Stored data entries
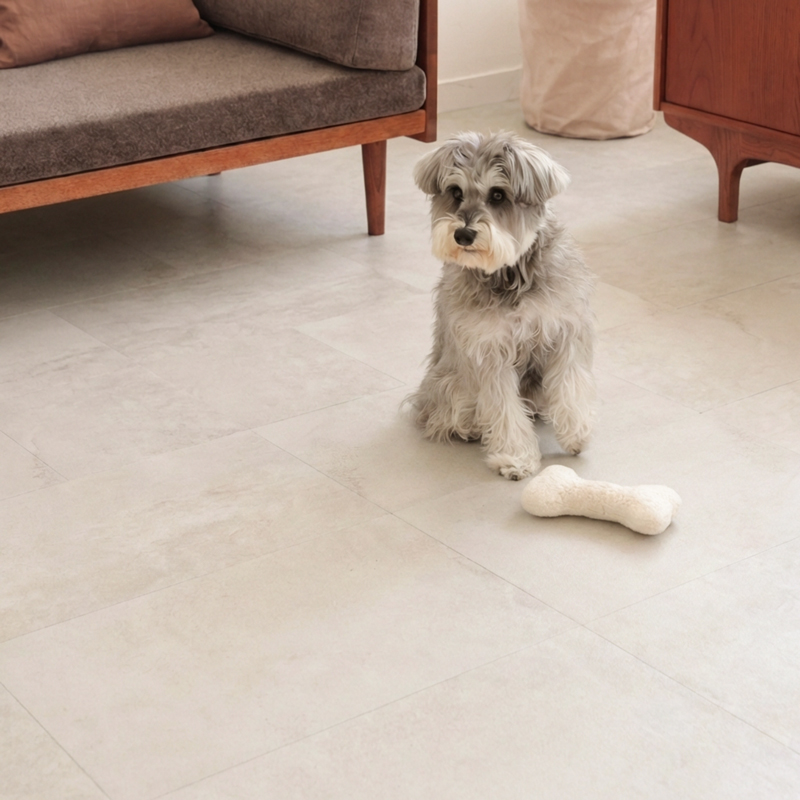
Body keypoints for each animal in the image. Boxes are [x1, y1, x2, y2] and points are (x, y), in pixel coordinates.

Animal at [408, 131, 595, 480]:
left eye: (498, 195)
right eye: (455, 192)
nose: (463, 234)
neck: (510, 273)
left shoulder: (565, 331)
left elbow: (570, 383)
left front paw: (576, 433)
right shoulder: (489, 350)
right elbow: (503, 408)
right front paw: (515, 457)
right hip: (449, 384)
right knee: (450, 414)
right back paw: (469, 427)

◆ **Prompt**
Look through the records and copy every line that has the word "right".

◆ **Answer to this problem**
right eye: (455, 192)
right shoulder: (489, 350)
right elbow: (503, 408)
right front paw: (515, 457)
right hip: (449, 384)
right knee: (450, 414)
right back paw: (469, 427)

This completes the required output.